More than 1,200 Red Cross volunteers were also helping to render first aid and search for an unspecified number of missing people. Glas said, however, that heavy machinery could not be used in rescues because such equipment could put wounded people at greater risk. He pleaded people who flooded into the streets, in the absence of shelter, to “be quiet so rescuers can listen for survivors.”
#EcuadorQuake Rescue crews and RedCross paramedics are heading to more remote areas where severe damage was reported pic.twitter.com/4hXnF6Tm5U
— CRUZ ROJA ECUADOR (@cruzrojaecuador) April 17, 2016
Vanessa Santos said authorities were telling her that her entire family was buried in the rubble. “I need to find my baby,” she said. “It’s been five hours since she disappeared.”
Authorities said landslides, crumbling bridges and roads, were making it difficult for emergency workers to reach the towns hardest hit by the earthquake.
“We’re trying to do the most we can, but there’s almost nothing we can do,” said Gabriel Alcivar, mayor of Pedernales, a town of 40,000 near the quake’s epicenter, according to The Associated Press.
Alcivar pleaded for authorities to send earth-moving machines and emergency rescue workers as dozens of buildings in the town were flattened, trapping residents among the rubble.
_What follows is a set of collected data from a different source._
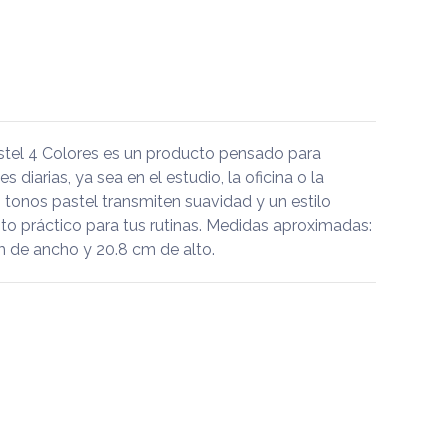
stel 4 Colores es un producto pensado para
diarias, ya sea en el estudio, la oficina o la
 tonos pastel transmiten suavidad y un estilo
o práctico para tus rutinas. Medidas aproximadas:
m de ancho y 20.8 cm de alto.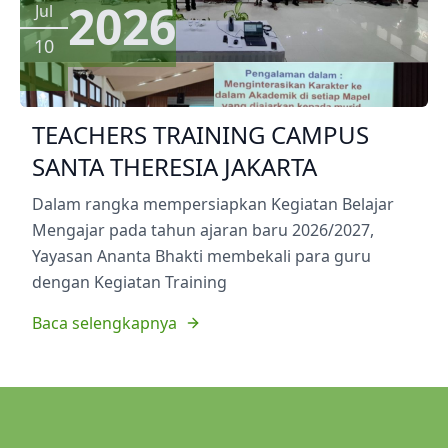
2026
Jul
10
TEACHERS TRAINING CAMPUS
SANTA THERESIA JAKARTA
Dalam rangka mempersiapkan Kegiatan Belajar
Mengajar pada tahun ajaran baru 2026/2027,
Yayasan Ananta Bhakti membekali para guru
dengan Kegiatan Training
Baca selengkapnya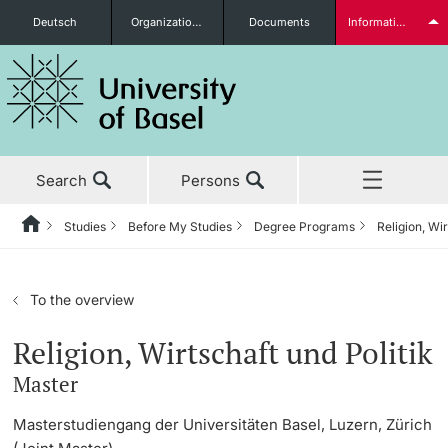
Deutsch
Organizational units
Documents
Information for...
Prospective Students
Search
Persons
Further information
Studies
Before My Studies
Degree Programs
Religion, Wir
Home
Back
News & Events
Studies
Students
To the overview
Studies
Before My Studies
Religion, Wirtschaft und Politik
Master
Research
Degree Programs
Further information
Masterstudiengang der Universitäten Basel, Luzern, Zürich
Teaching
Application & Admission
He said looting had broken out amid the chaos but authorities were too busy trying to save lives to re-establish order.
“This wasn’t just a house that collapsed, it was an entire town,” he said.
La gente saliendo del shopping después del #temblor en #Portoviejo. pic.twitter.com/8ub5VpixBl
— Sleepy Bones McGee (@LaPauAlejandra) April 17, 2016
The country’s Geophysics Institute in a bulletin described “considerable damage” in the area of the epicenter and in Guayaquil.